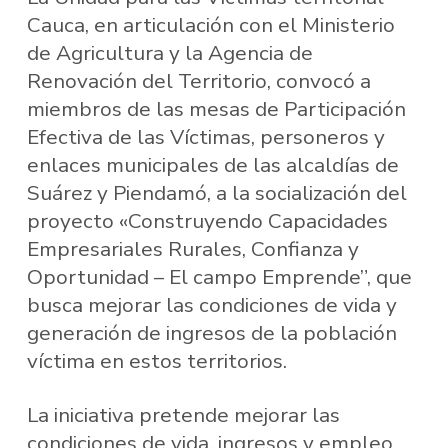
Cauca, en articulación con el Ministerio
de Agricultura y la Agencia de
Renovación del Territorio, convocó a
miembros de las mesas de Participación
Efectiva de las Víctimas, personeros y
enlaces municipales de las alcaldías de
Suárez y Piendamó, a la socialización del
proyecto «Construyendo Capacidades
Empresariales Rurales, Confianza y
Oportunidad – El campo Emprende”, que
busca mejorar las condiciones de vida y
generación de ingresos de la población
víctima en estos territorios.
La iniciativa pretende mejorar las
condiciones de vida, ingresos y empleo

## JOB:
Reproduce the lines from the one containing "Renovación del Territorio, convocó a" to the end of the entries, keeping both ends and adding nothing.

## ANSWER FOR THIS EXERCISE:
Renovación del Territorio, convocó a
miembros de las mesas de Participación
Efectiva de las Víctimas, personeros y
enlaces municipales de las alcaldías de
Suárez y Piendamó, a la socialización del
proyecto «Construyendo Capacidades
Empresariales Rurales, Confianza y
Oportunidad – El campo Emprende”, que
busca mejorar las condiciones de vida y
generación de ingresos de la población
víctima en estos territorios.
La iniciativa pretende mejorar las
condiciones de vida, ingresos y empleo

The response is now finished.